Directions:
1) Echo the implant histology passage from "At 2 weeks, the presence" up to and including "histological samples (Fig. 5).".
2) List every abbreviation that the implant histology passage spells out, each with its expansion.
3) Answer from the implant histology passage:
(a) How many implant threads enclose the area set as the ROI?
(b) By which weeks did the 3DI and CI show a similar level of new bone formation?
(c) What does panel (C) of Figure 6 show the mean number of per mm2?

Document extract:
^^^^

Histological sections of the implants at 2, 6, and 12 weeks after placement revealed gradual new bone formation on the surfaces of both CIs and 3DIs (Fig. 4). Bone maturation and the osseointegration process were observed, in a time-dependent manner. This was highlighted by the minimal bone formation at 2 weeks after implant placement, which healed to nearly complete bone deposition on the implant surface by 12 weeks.

Figure 4
figure 4

Representative histologic images of CI and 3DI at 2, 6, and 12 weeks. Histological sections of (A) CI and (B) 3DI at 2, 6, and 12 weeks after placement revealed direct bone deposition in both groups. At 2 weeks, the 3DI showed faster formation of mineralized bone deposits near the implant surface than in the CI.

At 2 weeks, the presence of visibly greater formation of mineralized new bone deposits was visible near the surface of 3DI compared to CIs. By 6 and 12 weeks, both 3DI and CI showed a similar level of new bone formation.

Histomorphometric analysis

Histomorphometric analysis of the CIs and 3DIs was conducted as shown in Figs. 5 and 6. For quantitative analysis of bone formation after implant placement, the BIC and BAFO were measured within the ROI for all histological samples (Fig. 5).

Figure 5
figure 5

Schematic illustration of histomorphometric analysis in the ROI. (A) The ROI was set to the area encompassed by three implant threads in the middle portion of the implant fixture. (B) BIC was measured as the total length of the implant fixture in contact with bone (yellow dotted line), divided by the total length of the fixture (blue solid line). (C) BAFO was measured as the total area of mineralized bone (green), divided by the total area encompassed by the implant threads and an imaginary line (red dotted line) connecting the thread tips. ROI region of interest, BIC bone-to-implant contact, BAFO bone area fraction occupancy.

Figure 6
figure 6

Histomorphometric analyses. (A) BIC of the CIs and 3DIs at 2, 6, and 12 weeks. *A statistically significant difference between the CIs and 3DIs at the same time point; statistically significant when compared with 2 weeks in the CI group; statistically significant when compared with 2 weeks in the CI group; §statistically significant when compared with 2 weeks in the 3DI group. (B) BAFO of the CIs and 3DIs at 2, 6, and 12 weeks. *Statistically significant when compared with 2 weeks in the CI group; statistically significant when compared with 2 weeks in the CI group; statistically significant when compared with 2 weeks in the 3DI group; §statistically significant when compared with 2 weeks in the 3DI group. (C) Mean number of Haversian canals per mm2 in the interthread space (1/mm2) of the CIs and 3DIs at 2, 6, and 12 weeks. *Statistically significant between 2 and 12 weeks in each CI and 3DI group; statistically significant between 2 and 12 weeks in each CI and 3DI group. BIC bone-to-implant contact, BAFO bone area fraction occupancy.

^^^^

Data records:
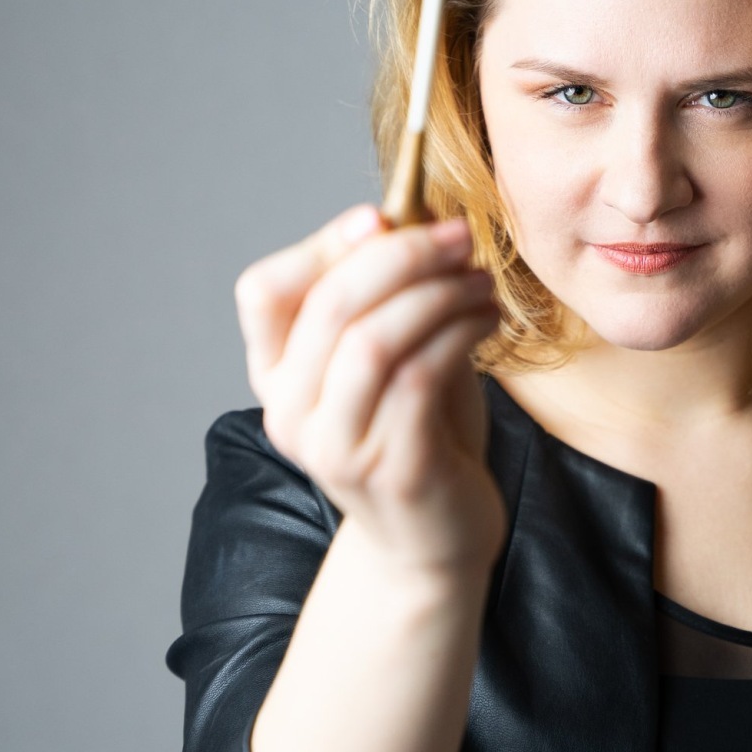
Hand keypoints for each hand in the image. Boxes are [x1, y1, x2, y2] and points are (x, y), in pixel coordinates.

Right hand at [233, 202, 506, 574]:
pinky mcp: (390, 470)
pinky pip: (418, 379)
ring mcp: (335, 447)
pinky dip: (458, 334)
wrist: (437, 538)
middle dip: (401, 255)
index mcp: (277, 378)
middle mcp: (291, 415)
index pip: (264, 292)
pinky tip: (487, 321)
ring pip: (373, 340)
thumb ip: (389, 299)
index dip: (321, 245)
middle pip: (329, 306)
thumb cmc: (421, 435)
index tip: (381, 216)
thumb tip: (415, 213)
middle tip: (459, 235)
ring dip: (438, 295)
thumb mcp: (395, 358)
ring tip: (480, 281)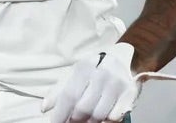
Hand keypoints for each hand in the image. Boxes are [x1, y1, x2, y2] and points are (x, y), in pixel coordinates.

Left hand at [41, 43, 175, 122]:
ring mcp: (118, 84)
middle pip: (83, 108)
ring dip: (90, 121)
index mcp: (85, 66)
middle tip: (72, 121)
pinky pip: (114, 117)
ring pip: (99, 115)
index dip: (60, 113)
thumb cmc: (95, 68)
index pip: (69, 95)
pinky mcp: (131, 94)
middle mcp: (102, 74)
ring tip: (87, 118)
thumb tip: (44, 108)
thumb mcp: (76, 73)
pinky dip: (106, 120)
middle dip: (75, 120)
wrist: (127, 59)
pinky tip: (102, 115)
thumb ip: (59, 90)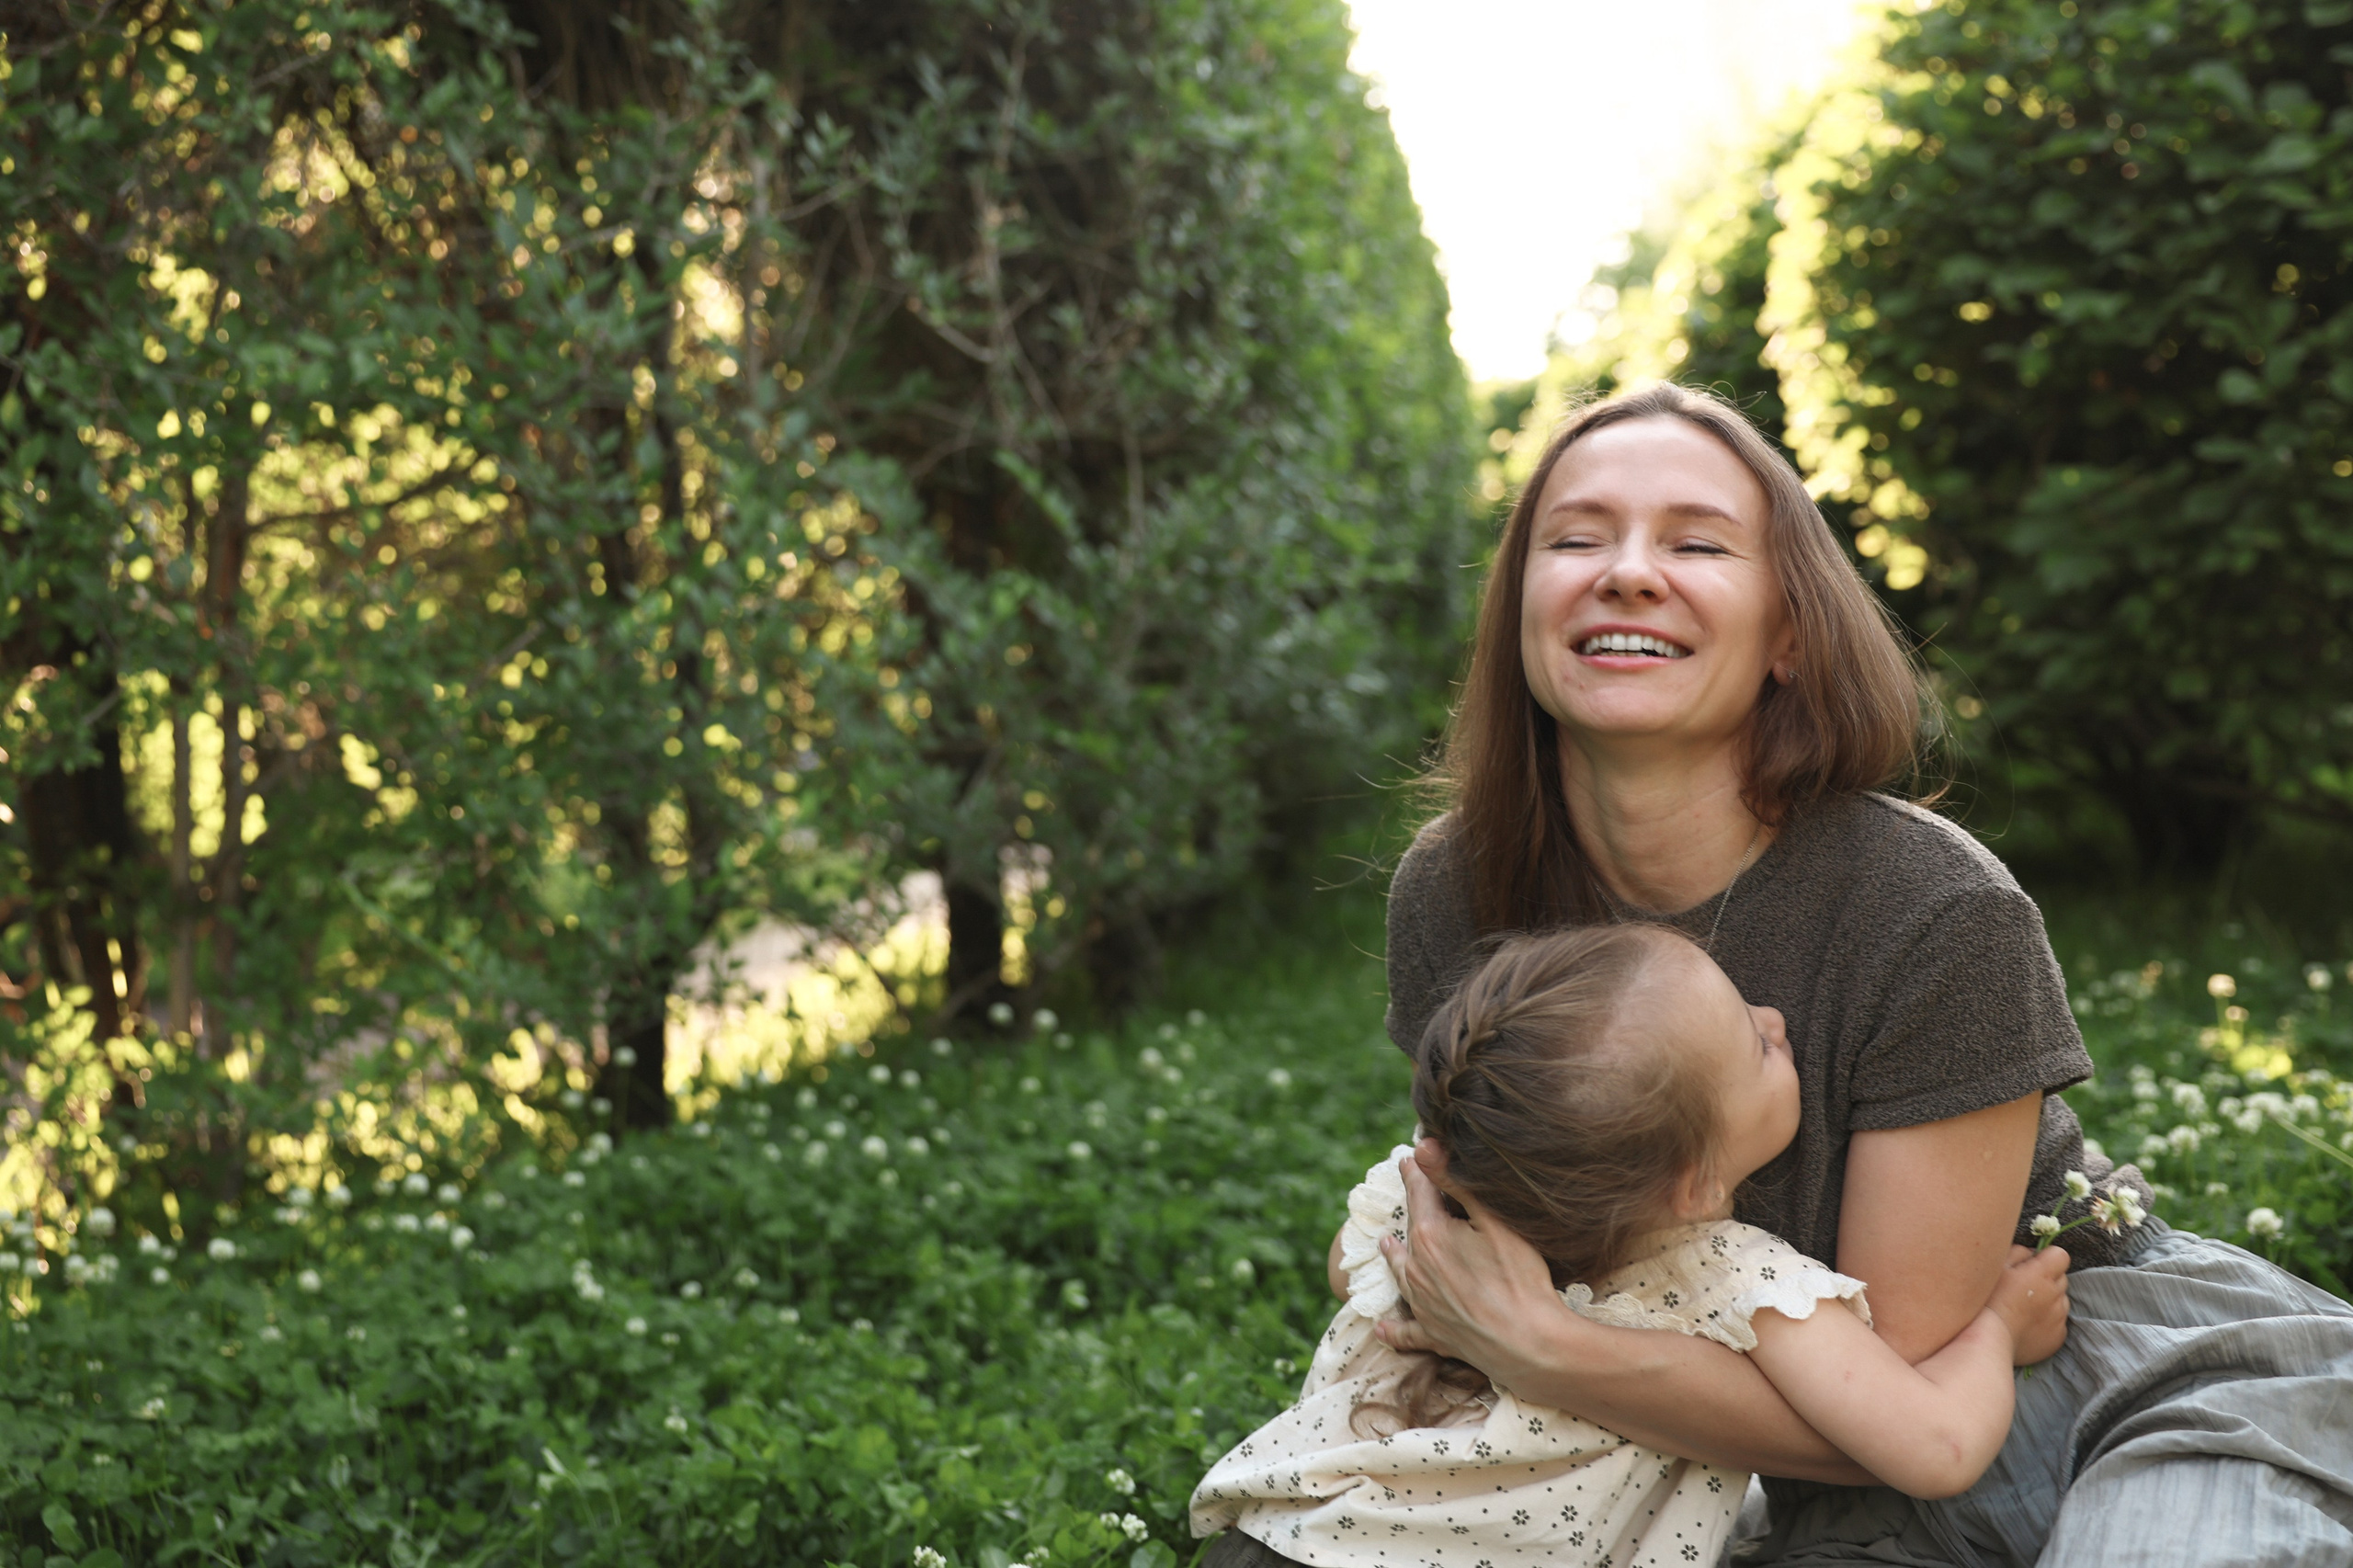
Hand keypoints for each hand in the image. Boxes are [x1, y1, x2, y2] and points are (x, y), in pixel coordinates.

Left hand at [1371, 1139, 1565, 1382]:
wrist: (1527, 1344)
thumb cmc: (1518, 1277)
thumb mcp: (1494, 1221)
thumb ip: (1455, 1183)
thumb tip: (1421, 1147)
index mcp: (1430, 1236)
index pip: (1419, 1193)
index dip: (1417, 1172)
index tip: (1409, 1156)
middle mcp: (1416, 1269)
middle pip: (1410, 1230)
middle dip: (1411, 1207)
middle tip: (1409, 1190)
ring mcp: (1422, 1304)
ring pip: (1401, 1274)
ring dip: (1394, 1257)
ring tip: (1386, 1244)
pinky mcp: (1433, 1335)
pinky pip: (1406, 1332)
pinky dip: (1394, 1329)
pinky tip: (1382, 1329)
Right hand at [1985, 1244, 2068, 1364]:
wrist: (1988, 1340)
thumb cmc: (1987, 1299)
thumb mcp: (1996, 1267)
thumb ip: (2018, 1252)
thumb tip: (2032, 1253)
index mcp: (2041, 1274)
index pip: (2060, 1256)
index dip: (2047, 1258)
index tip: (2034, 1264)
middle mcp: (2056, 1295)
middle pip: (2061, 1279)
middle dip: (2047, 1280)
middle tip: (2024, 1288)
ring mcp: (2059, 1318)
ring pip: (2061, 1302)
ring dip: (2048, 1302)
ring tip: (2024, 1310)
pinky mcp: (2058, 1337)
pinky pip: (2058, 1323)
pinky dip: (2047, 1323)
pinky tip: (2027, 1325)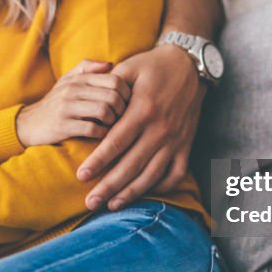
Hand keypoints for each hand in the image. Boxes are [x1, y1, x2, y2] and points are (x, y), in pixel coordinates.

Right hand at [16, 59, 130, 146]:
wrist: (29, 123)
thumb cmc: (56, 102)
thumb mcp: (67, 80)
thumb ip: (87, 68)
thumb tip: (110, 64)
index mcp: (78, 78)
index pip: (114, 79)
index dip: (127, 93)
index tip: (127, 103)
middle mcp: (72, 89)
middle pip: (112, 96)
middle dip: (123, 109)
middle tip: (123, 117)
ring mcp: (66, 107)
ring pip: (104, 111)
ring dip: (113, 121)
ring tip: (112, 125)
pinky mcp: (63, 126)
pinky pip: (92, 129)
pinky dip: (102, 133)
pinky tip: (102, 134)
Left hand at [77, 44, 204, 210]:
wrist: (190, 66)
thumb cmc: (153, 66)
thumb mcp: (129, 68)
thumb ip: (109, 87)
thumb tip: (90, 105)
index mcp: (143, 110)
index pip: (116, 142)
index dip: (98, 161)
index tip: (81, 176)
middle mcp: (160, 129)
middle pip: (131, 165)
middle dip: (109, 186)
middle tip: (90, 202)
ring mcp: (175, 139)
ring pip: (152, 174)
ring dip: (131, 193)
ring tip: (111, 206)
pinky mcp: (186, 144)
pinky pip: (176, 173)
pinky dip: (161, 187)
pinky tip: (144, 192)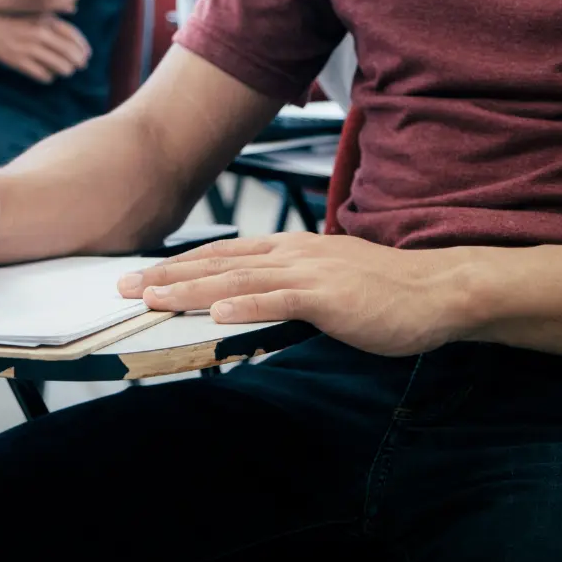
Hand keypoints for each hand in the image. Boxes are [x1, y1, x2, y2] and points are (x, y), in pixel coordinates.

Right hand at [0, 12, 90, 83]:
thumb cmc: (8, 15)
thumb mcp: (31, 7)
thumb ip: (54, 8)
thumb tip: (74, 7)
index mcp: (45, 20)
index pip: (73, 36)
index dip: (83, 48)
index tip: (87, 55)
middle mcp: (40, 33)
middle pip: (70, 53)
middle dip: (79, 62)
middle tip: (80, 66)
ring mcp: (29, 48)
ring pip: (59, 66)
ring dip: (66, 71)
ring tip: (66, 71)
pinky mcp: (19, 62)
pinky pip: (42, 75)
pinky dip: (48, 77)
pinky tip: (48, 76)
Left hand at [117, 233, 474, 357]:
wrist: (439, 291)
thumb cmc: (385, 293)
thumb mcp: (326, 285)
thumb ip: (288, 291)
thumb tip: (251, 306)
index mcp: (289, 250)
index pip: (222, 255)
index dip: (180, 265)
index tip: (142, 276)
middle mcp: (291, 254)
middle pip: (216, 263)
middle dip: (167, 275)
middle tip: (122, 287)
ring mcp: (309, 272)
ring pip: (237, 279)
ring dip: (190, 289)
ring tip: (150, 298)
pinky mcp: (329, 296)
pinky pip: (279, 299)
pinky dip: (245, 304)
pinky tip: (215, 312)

^^^^

Answers to the exercises:
1)
At 2 weeks, the presence of visibly greater formation of mineralized new bone deposits was visible near the surface of 3DI compared to CIs. By 6 and 12 weeks, both 3DI and CI showed a similar level of new bone formation.

Histomorphometric analysis

Histomorphometric analysis of the CIs and 3DIs was conducted as shown in Figs. 5 and 6. For quantitative analysis of bone formation after implant placement, the BIC and BAFO were measured within the ROI for all histological samples (Fig. 5).

2)
ROI: region of interest
BIC: bone-to-implant contact
BAFO: bone area fraction occupancy

3)
(a) Three.
(b) By 6 and 12 weeks.
(c) Haversian canals in the interthread space.